Just because an office is not officially conducting business doesn't necessarily mean operations are halting entirely, however.
At Wheaton College in Norton, the campus is closed, but the admissions staff will continue to process the 2,000 or so applications that flood the office in the week before the Jan. 1 deadline.
"There's so much anxiety involved in the college application process anyway that when they hit send, if they don't hear from us they start to panic," said Grant Gosselin, dean of admission.
Most companies turning off the lights offer the week as bonus time off, with pay, but some require workers to use their vacation days.
The California information technology giant Oracle Corp. prompted an outcry when it announced earlier this year that workers would be required to use vacation time during a weeklong closure at the end of the year, according to news reports. Oracle declined to comment.
For one boss, the decision to close for the week was a stressful one.

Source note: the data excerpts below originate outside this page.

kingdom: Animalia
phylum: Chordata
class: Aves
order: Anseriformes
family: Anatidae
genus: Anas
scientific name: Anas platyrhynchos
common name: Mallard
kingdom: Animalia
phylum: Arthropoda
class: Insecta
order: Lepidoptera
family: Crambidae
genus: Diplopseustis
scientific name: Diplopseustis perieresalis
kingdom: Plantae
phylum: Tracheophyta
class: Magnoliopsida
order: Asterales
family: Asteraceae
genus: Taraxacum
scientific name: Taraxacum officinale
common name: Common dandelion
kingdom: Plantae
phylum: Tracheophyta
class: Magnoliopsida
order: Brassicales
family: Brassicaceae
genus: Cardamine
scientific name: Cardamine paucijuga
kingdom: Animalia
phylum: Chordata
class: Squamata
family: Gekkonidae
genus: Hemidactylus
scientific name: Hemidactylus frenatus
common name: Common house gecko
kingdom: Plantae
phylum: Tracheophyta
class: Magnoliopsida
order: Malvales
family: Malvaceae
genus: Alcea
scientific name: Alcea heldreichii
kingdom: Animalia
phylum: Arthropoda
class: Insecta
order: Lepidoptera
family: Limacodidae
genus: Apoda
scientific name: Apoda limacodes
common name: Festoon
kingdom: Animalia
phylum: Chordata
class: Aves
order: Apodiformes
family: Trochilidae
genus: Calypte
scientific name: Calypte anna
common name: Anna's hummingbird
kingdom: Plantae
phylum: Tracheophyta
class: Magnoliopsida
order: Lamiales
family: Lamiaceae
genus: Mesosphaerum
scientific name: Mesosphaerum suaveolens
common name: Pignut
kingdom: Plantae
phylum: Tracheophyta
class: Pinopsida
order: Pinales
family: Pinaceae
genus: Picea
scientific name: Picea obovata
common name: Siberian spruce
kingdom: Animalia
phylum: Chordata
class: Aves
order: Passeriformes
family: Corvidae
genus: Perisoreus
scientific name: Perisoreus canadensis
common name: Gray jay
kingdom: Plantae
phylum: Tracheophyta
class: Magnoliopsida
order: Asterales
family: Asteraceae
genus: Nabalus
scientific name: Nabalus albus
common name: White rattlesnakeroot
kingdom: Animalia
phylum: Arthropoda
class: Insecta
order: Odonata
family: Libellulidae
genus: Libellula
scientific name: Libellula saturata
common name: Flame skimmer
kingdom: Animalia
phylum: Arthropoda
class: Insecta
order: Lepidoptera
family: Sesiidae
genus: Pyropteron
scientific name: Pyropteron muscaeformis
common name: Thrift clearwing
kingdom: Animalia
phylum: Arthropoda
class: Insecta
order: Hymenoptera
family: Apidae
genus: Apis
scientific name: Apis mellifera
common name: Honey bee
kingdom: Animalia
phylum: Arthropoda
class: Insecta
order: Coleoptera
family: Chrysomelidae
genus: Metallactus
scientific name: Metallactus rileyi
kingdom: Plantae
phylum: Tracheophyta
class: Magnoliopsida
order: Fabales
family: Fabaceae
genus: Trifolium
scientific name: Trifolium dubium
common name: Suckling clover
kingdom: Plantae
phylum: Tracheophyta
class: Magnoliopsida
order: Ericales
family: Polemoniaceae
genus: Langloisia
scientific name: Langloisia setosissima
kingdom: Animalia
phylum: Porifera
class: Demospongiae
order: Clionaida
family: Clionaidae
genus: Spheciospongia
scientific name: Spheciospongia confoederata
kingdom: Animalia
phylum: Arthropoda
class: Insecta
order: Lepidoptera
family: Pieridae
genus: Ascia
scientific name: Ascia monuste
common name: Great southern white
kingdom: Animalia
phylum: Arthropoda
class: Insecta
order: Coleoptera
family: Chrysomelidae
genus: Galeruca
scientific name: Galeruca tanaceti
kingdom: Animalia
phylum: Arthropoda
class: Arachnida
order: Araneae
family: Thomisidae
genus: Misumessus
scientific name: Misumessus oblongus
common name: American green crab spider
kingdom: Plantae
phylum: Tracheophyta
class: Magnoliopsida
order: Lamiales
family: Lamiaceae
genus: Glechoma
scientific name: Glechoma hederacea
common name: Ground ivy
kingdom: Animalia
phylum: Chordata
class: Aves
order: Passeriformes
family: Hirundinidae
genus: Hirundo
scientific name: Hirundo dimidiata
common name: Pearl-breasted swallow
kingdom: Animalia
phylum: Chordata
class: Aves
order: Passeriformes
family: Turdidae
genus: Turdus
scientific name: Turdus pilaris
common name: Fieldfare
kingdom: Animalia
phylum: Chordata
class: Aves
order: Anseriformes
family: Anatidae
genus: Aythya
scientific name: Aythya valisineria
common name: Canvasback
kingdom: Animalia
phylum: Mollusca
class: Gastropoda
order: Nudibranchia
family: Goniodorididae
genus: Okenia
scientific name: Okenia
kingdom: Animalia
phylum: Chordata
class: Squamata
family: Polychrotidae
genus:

Desmond Lim runs an online platform that connects people with moving companies, and the end of the month is a busy time. After working through the holidays last year, Lim decided to shut down his startup, QuikForce, for the last two weeks of this year. The move could result in the loss of thousands of dollars in revenue, he said, but it's the right thing to do.
"I really believe in trying to create a good culture for the team," Lim said.
International Data Group, the technology-focused media, data, and marketing services company, said its holiday shutdown is a great perk when recruiting new hires — a week off, no vacation time required.
Having everybody out at the same time also makes it easier to disengage from work because there's no pressure to keep up with what's going on at the office, said marketing director Jackie Mellen. "From a team perspective, we just sort of hit pause," she said. "Everyone comes back so refreshed and ready to go."
Still, getting more companies to shut down the last week of the year could be a tough sell, especially here.
"We like to be tough in Boston. We don't like to kick back," said Helene Solomon, chief executive of the public relations firm Solomon McCown & Co., which is closing up shop between Christmas and New Year's for the first time this year. "There's a lot of that Yankee puritanical work ethic here that is just second nature."